--- DOCUMENT SEGMENT Enclosed Below ---

The general nature and mode of operation of such mineral substances as are capable of acting as manures, will be in some measure understood from what has already been so fully stated in regard to the necessity of inorganic food to living plants, and to the kinds of such food which they specially require. A slight notice, therefore, of the more important of these manures now in use will here be sufficient.

1. Nitrates of Potash and Soda.—Saltpetre and nitrate of soda have been deservedly commended for their beneficial action, especially upon young vegetation. They are distinguished by imparting to the leaves a beautiful dark green colour, and are applied with advantage to grass and young corn, at the rate of 1 cwt. to ½ cwt. per acre. The nitric acid they contain yields nitrogen to the plant, while potash and soda are also put within reach of its roots, and no doubt serve many beneficial purposes.

--- End of Enclosed DOCUMENT SEGMENT ---
--- EXERCISE DATA Enclosed Below ---

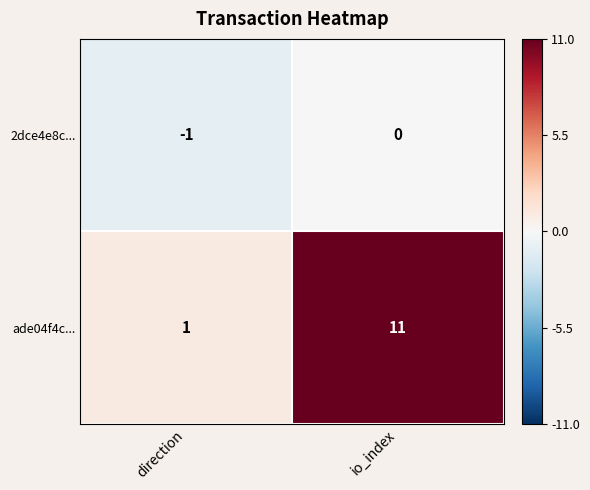

Count the number of data series in this chart.

2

--- End of Enclosed EXERCISE DATA ---

▶ TASK DETAILS: Continue the passage on mineral manures, starting right after its last sentence.

▶ ANSWER:
Sulphate of Soda, or Glauber’s salt, has lately been recommended in this country for clovers, grasses, and green crops. Mixed with nitrate of soda it produces remarkable crops of potatoes.[19]

Sulphate of Magnesia, or Epsom salts, might also be beneficially applied in agriculture, probably to clovers and corn crops. As it can be had in pure crystals at 10s. a cwt., and in an impure state at a much less price, from the alum works, it might readily be submitted to trial.

Sulphate of Lime, or Gypsum, is in Germany applied to grass lands with great success, over large tracts of country. In the United States it is used for every kind of crop. It is especially adapted to clovers and legumes.

These three substances all afford sulphur to the growing plant, while the lime, soda, and magnesia are themselves in part directly appropriated by it, and in part employed in preparing other kinds of food, and in conveying them into the ascending sap.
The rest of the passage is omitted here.